Tuesday, October 29, 2013

"How are you doing, you seem a little distant..."

Recently, on a trip home, I had a sweet friend asked me how I was doing alright. She said I seemed a little quieter than normal. And since she noticed and asked I thought that there might be others who were wondering the same thing,  so I'm going to try and explain it for everyone

I can't speak for anyone else, but for me this separation from my family is extremely stressful.  Most people understand that on some level and can imagine that it would be but everyone deals with stress differently. And for me, immersing myself in two lives is not something that is helpful. What is helpful is stepping away from my old used-to-be-normal and immersing myself in my new normal. Don't get me wrong, I still check in with the kids teachers and FaceTime with Mitch and the kids every night. I talk to Mitchell and make sure that they are taking care of, feeling well and doing good in school, but what I do not do is try and stay current with everything else.  I don't make sure that Mitchell has dog food for Tama, I don't make sure that the cars are clean. I do not care if the house is clean or not, because I've already cleaned a house this week, this house. I do remind Mitchell of appointments and special events, but if he doesn't make them that's not on me.
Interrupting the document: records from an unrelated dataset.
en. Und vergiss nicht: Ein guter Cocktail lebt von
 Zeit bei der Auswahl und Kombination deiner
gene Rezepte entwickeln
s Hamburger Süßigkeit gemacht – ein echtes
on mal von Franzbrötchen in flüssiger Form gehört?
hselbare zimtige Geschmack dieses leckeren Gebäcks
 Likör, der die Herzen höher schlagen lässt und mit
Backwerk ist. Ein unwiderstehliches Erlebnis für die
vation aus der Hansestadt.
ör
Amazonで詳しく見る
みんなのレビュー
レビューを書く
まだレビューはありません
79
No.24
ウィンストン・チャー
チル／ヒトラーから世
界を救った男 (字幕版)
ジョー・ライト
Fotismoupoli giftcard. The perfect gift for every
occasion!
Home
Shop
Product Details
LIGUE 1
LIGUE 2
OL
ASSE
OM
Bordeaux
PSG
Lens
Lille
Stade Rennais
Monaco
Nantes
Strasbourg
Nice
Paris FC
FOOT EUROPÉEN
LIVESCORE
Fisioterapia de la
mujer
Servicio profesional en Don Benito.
I've already got enough appointments to keep track of here.

Wow I'm extremely thankful to be close enough that I can come home on the weekend and see the kids and see Mitchell, but it's honestly more stressful than not. It is a 15 hour round-trip on two separate days, with me trying to jam pack as many people, events, games, books, songs, snuggles and hugs and has I possibly can. It's not that I don't want to stop and chat with each sweet friend that stops me, but I've only got two days.  And my sweet children do not understand the time constraints or what they mean.  All that they know is that mommy wasn't here for several days or weeks and now she is and they know that mommy has to leave again and they know that they want to spend every second with me. And while I am strong because the Lord has made me that way and I am confident in the knowledge that he has put us in this place for this time to do this thing and I am exactly where I'm supposed to be, in Durham, with mom, it doesn't mean that my children don't miss me, and it doesn't mean that I don't miss them. So please forgive me if when you stop me I don't stop and spend half an hour catching up. It's not that I don't care anymore. I do. I hope you're doing well, I hope your kids are doing great, I hope the job is going well and your marriage is working great, but right now I have enough on my plate,  and unfortunately there just aren't enough hours in the day. 

I'm so very thankful for all of my friends at home, and can't wait for the day when my old normal is my only normal once again.  Please keep praying for me, please keep loving on my babies, and being encouraging to my husband. Please keep sending me text messages, verses and other encouraging words, I appreciate them and all of you!